▶ **Data below**:
..........
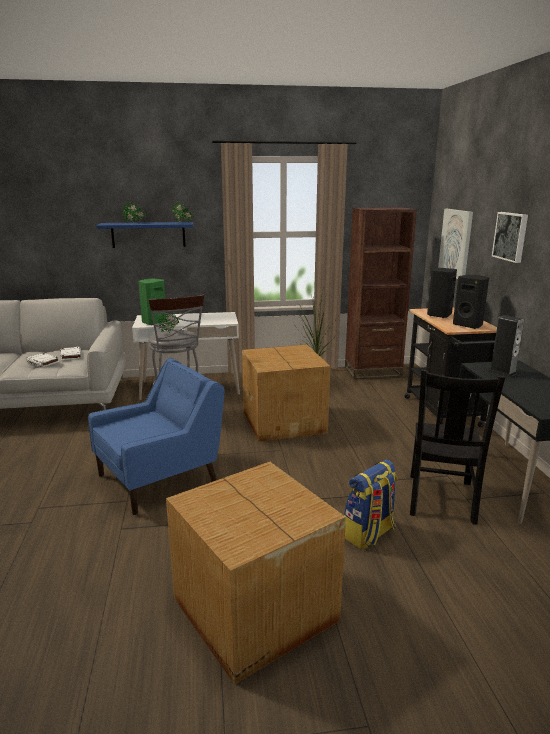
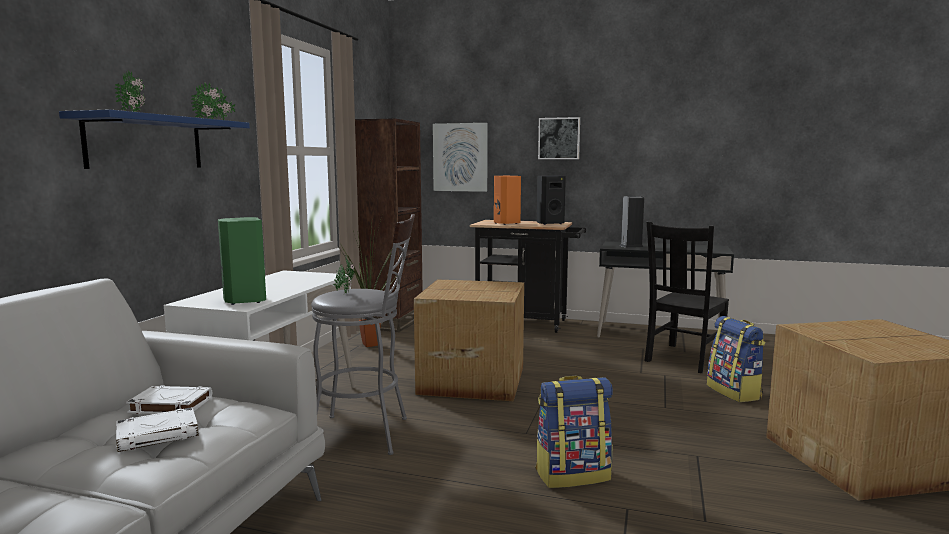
camera: 65 degrees left, 10 degrees down
blue armchair [88,358,225,515] -> backpack [535,376,613,488]
black chair [410,370,505,525] -> black chair turned 90 degrees clockwise [644,221,729,373]
black speaker [427,268,457,318] -> orange speaker [494,176,521,225]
..........
▶ **Work order**: What count of lines in the listing contain the word "degrees"? Reply with the number only.

▶ **Result below**: 2